Something is not clear fr me. Heavy D shape and rounded shape? So that sounds like the same for me.


----------



## ralphy1976 (Jun 23, 2010)

ok i saw this 












but i can not find a real "rounded shape" as it seems that other type can be made "rounded"...


----------



## Cheesebuiscut (Jun 23, 2010)

to exaggerate it a bit, the wizard prestige neck feels like a proper guitar neck, the wizard 2 neck feels like someone took a board and just rounded off the corners a bit.

They are completely different necks, you really need to go experience them for yourself to figure out what you like. Some people prefer the wizard 2 and then some people (like myself) wouldn't touch it with a 10 foot pole.


----------



## Beta (Jun 23, 2010)

The back of a Wizard II is flat, or very near flat (the outer two laminates curve into three flatter middle pieces, and the curve is not very gradual, giving it the "wide shoulders" feel). The Prestige has a more traditional shape.


----------



## sakeido (Jun 23, 2010)

The original Wizard is one of the best feeling guitar necks I've ever played.. the Wizard-II is the absolute worst, without question. The thickness doesn't tell the real story.. the Wizard-I is incredibly thin, and on paper the II is maybe only 1mm thicker. 

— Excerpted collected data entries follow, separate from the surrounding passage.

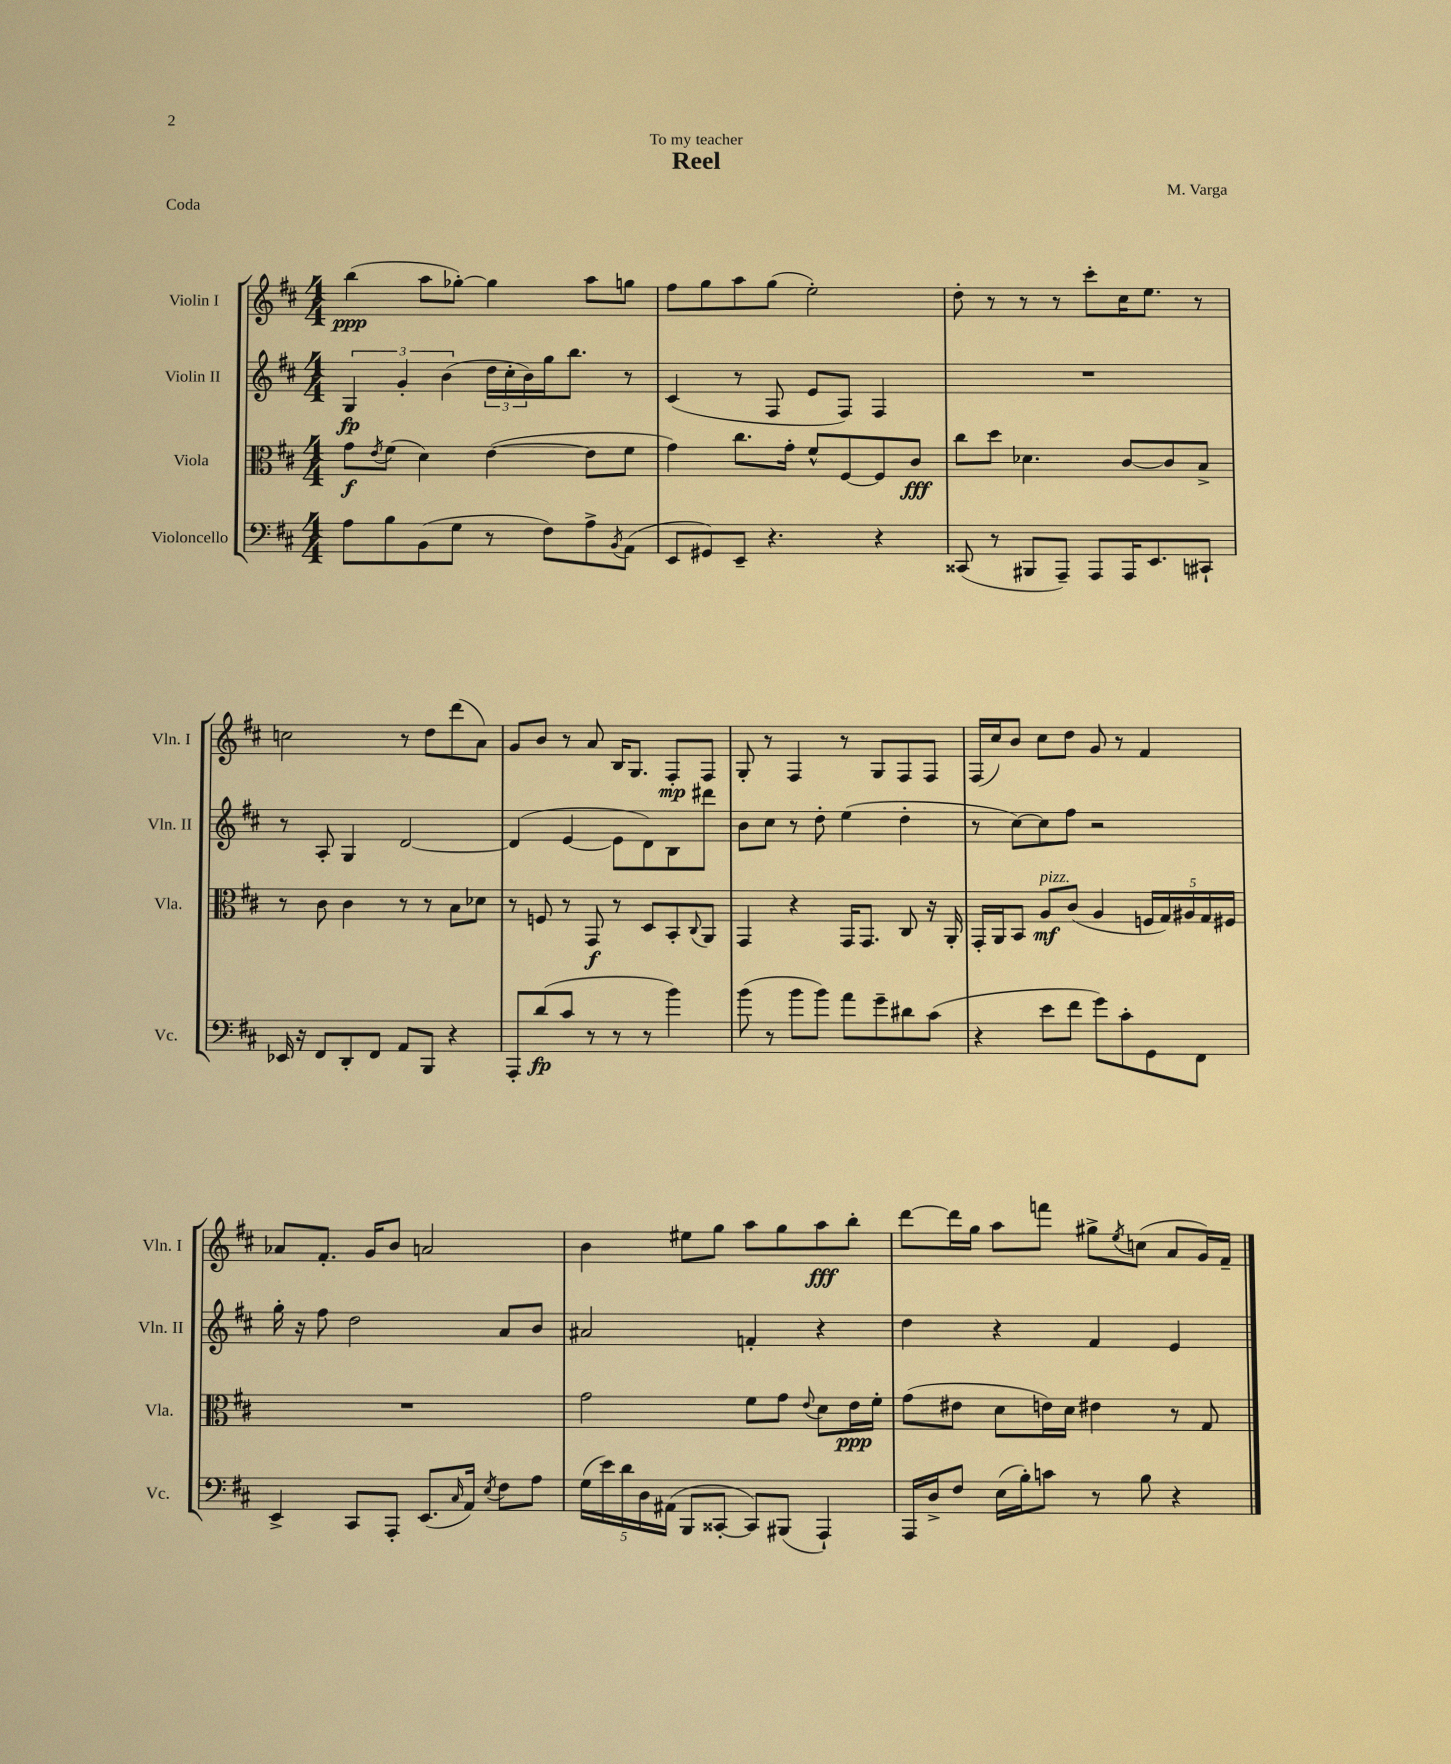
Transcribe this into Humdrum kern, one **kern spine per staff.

**kern	**dynam	**kern	**dynam	**kern	**dynam	**kern	**dynam
*part4	*part4	*part3	*part3	*part2	*part2	*part1	*part1
*staff4	*staff4	*staff3	*staff3	*staff2	*staff2	*staff1	*staff1
*I"Violoncello	*	*I"Viola	*	*I"Violin II	*	*I"Violin I	*
*I'Vc.	*	*I'Vla.	*	*I'Vln. II	*	*I'Vln. I	*
*clefF4	*	*clefC3	*	*clefG2	*	*clefG2	*
*k[f#c#]	*	*k[f#c#]	*	*k[f#c#]	*	*k[f#c#]	*
*M4/4	*	*M4/4	*	*M4/4	*	*M4/4	*
=1	=1	=1	=1	=1	=1	=1	=1
8A\L	.	8g\L	f	6G/	fp	(4bb\	ppp
.	.	8qe/	.	.	.	.	.
8B\	.	(8f#\J	.	.	.	.	.
.	.	.	.	6g'/	.	.	.
(8BB\	.	4d\)	.	.	.	8aa\L	.
.	.	.	.	(6b\	.	.	.
8G\J	.	.	.	.	.	[8gg-X'\J)	.
8r	.	([4e\	.	24dd\LL	.	4gg-\]	.
.	.	.	.	24cc#'\	.	.	.
.	.	.	.	24b\)	.	.	.
8F#\L)	.	.	.	16gg\J	.	.	.
.	.	.	.	8.bb\J	.	.	.
8A^\	.	8e\L]	.	.	.	8aa\L	.
8qBB/	.	.	.	.	.	.	.
(8AA\J	.	8f#\J	.	8r	.	8ggn\J	.
=2	=2	=2	=2	=2	=2	=2	=2
8EE/L	.	4g\)	.	(4c#/	.	8ff#\L	.
8GG#X/)	.	.	.	.	.	8gg\	.
8EE~/J	.	8.cc#\L	.	8r	.	8aa\	.
4.r	.	.	.	8F#/	.	(8gg\J	.
.	.	16g'\Jk	.	.	.	.	.
.	.	8f#^^/L	.	8e/L	.	2ee'\)	.
.	.	[8F#/	.	8F#/J)	.	.	.
4r	.	8F#/]	.	4F#/	.	.	.
.	.	8c#/J	fff	.	.	.	.
=3	=3	=3	=3	=3	=3	=3	=3
(8CC##X/	.	8cc#\L	.	1r	.	8dd'\	.
8r	.	8dd\J	.	.	.	8r	.
8BBB#X/L	.	4.d-X\	.	.	.	8r	.
8AAA~/J)	.	.	.	.	.	8r	.
8AAA/L	.	.	.	.	.	8ccc#'\L	.
16AAA/K	.	[8c#/L	.	.	.	16cc#\K	.
8.EE/	.	.	.	.	.	8.ee\J	.
.	.	8c#/]	.	.	.	.	.
8CC#X`/J	.	8B^/J	.	.	.	8r	.
!!LO:LB:g=z
=4	=4	=4	=4	=4	=4	=4	=4
16EE-X/	.	8r	.	8r	.	2ccn\	.
16r	.	.	.	.	.	.	.
8FF#/L	.	8c#\	.	8A'/	.	.	.
8DD'/	.	4c#\	.	4G/	.	.	.
8FF#/J	.	.	.	.	.	.	.
8AA/L	.	8r	.	[2d/	.	8r	.
8BBB/J	.	8r	.	.	.	8dd\L	.
4r	.	8B\L	.	.	.	(8ddd\	.
.	.	8d-X\J	.	.	.	8a\J)	.
=5	=5	=5	=5	=5	=5	=5	=5
8AAA'/L	.	8r	.	(4d/]	.	8g/L	.
(8d/	fp	8Fn/	.	.	.	8b/J	.
8c#/J	.	8r	.	[4e/	.	8r	.
8r	.	8GG/	f	.	.	8a/	.
8r	.	8r	.	8e\L]	.	16B/KL	.
.	.	.	.	.	.	8.G/J	.
8r	.	8D/L	.	8d\)	.	.	.
4b\)	.	8BB'/	.	8B\	.	8F#'/L	mp
.	.	8qqC#/	.	.	.	.	.
.	.	8AA/J	.	8ddd#X\J	.	8F#/J	.
=6	=6	=6	=6	=6	=6	=6	=6
(8b\	.	4GG/	.	8b\L	.	8G'/	.
8r	.	.	.	8cc#\J	.	8r	.
8b\L	.	4r	.	8r	.	4F#/	.
8b\J)	.	.	.	8dd'\	.	.	.
8a\L	.	16GG/KL	.	(4ee\	.	8r	.
.	.	8.GG/J	.	.	.	.	.
8g~\	.	.	.	.	.	8G/L	.
8d#X\	.	8C#/	.	4dd'\	.	8F#/	.
(8c#\J	.	16r	.	.	.	8F#/J	.
.	.	16AA'/	.	.	.	.	.
=7	=7	=7	=7	=7	=7	=7	=7
4r	.	16GG'/LL	.	8r	.	(16F#/LL	.
.	.	16AA/J	.	.	.	16cc#/J)	.
.	.	8BB/J	.	[8cc#\L)	.	8b/J	.
!	!	!LO:TX:a:i:t=pizz.	!	!	!	!	!
8e\L	.	8A/L	mf	8cc#\]	.	8cc#\L	.
8f#\J	.	(8c#/J	.	8ff#\J	.	8dd\J	.
8g\L)	.	4A/	.	2r	.	8g/	.
8c#'\	.	.	.	.	.	8r	.
8GG\	.	20Fn/LL	.	.	.	4f#/	.
.	.	20G/)	.	.	.	.	.
.	.	20A#X/	.	.	.	.	.
8FF#\J	.	.	.	.	.	.	.
.	.	20G/	.	.	.	.	.
.	.	20F#X/JJ	.	.	.	.	.
!!LO:LB:g=z
=8	=8	=8	=8	=8	=8	=8	=8
4EE^/	.	1r	.	16gg'\	.	8a-X/L	.
.	.	.	.	16r	.	.	.
.	.	.	.	8ff#\	.	8.f#'/J	.
8CC#/L	.	.	.	2dd\	.	.	.
.	.	.	.	.	.	16g/KL	.
8AAA'/J	.	.	.	.	.	8b/J	.
(8.EE/L	.	.	.	.	.	2an/	.
16qqC#/	.	.	.	.	.	.	.
16AA/Jk)	.	.	.	.	.	.	.
8qE/	.	.	.	.	.	.	.
8F#\L	.	.	.	8a/L	.	.	.
8A\J	.	.	.	8b/J	.	.	.
=9	=9	=9	=9	=9	=9	=9	=9
(20G\LL	.	2g\	.	2a#X/	.	4b\	.
20e\)	.	.	.	.	.	.	.
20d\	.	.	.	.	.	.	.
20D\	.	.	.	.	.	.	.
(20AA#X\JJ	.	.	.	.	.	.	.
8BBB/L	.	.	.	.	.	8ee#X\L	.
[8CC##X'/J	.	.	.	.	.	8gg\J	.
8CC##/L])	.	8f#\L	.	4fn'/	.	8aa\L	.
(8BBB#X/J	.	8g\J	.	.	.	8gg\	.
.	.	8qqe/	.	.	.	.	.
4AAA`/)	.	8d\L	.	4r	.	8aa\	fff
.	.	16e\L	ppp	.	.	8bb'\J	.
.	.	16f#'\JJ	.	.	.	.	.
=10	=10	=10	=10	=10	=10	=10	=10
16AAA/LL	.	(8g\L	.	4dd\	.	[8ddd\L	.
16D^/J	.	.	.	.	.	.	.
8F#/J	.	8e#X\J	.	.	.	16ddd\L]	.
.	.	.	.	.	.	16gg\JJ	.
(16E\LL	.	8d\L	.	4r	.	8aa\L	.
16B'\J)	.	.	.	.	.	.	.
8cn\J	.	16en\L)	.	.	.	8fffn\J	.
.	.	16d\JJ	.	.	.	.	.
8r	.	4e#X\	.	4f#/	.	8gg#X^\L	.
.	.	.	.	.	.	8qee/	.
8B\	.	.	.	.	.	(8ccn\J	.
4r	.	8r	.	4e/	.	8a/L	.
.	.	8G/	.	.	.	16g/L)	.
.	.	.	.	.	.	16f#~/JJ	.
==	==	==	==	==	==	==	==
*-	*-	*-	*-	*-	*-	*-	*-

The original Wizard is a very thin C-shape neck. The Wizard-II is the most "D" shaped neck of all time.. just like that D-shape profile in that picture, except the shoulders are even more pronounced. The combination of such an awkwardly shaped neck and its thinness makes it incredibly uncomfortable to play for any extended period of time. The huge step back in fretwork quality between the original Wizard and Wizard-II days just make things worse.. IMO of course.


----------



## Sepultorture (Jun 23, 2010)

i still haven't had a chance to play an original Wizard 1 neck, wish i could, sound sexy

i have an Apex 2 with Wizard 2, it's not bad, but i do much prefer a prestige neck, the thickness is just a tiny bit slimmer, but the main seller for me is that the Prestige 7 doesn't have the squarish feeling shoulders of the Wizard 2 necks, couple that with the satinized finish on the neck, and i am in heaven


----------



## Soopahmahn (Jun 23, 2010)

There is nothing wrong with a D-shaped neck profile. Go try one out bro


----------



## Sephiroth952 (Jun 23, 2010)

Soopahmahn said:


> There is nothing wrong with a D-shaped neck profile. Go try one out bro


Agreed in full.


----------



## Born4metal85 (Jun 23, 2010)

hey! THX for everybody for the answers. Guess I'm now a little more experienced.


----------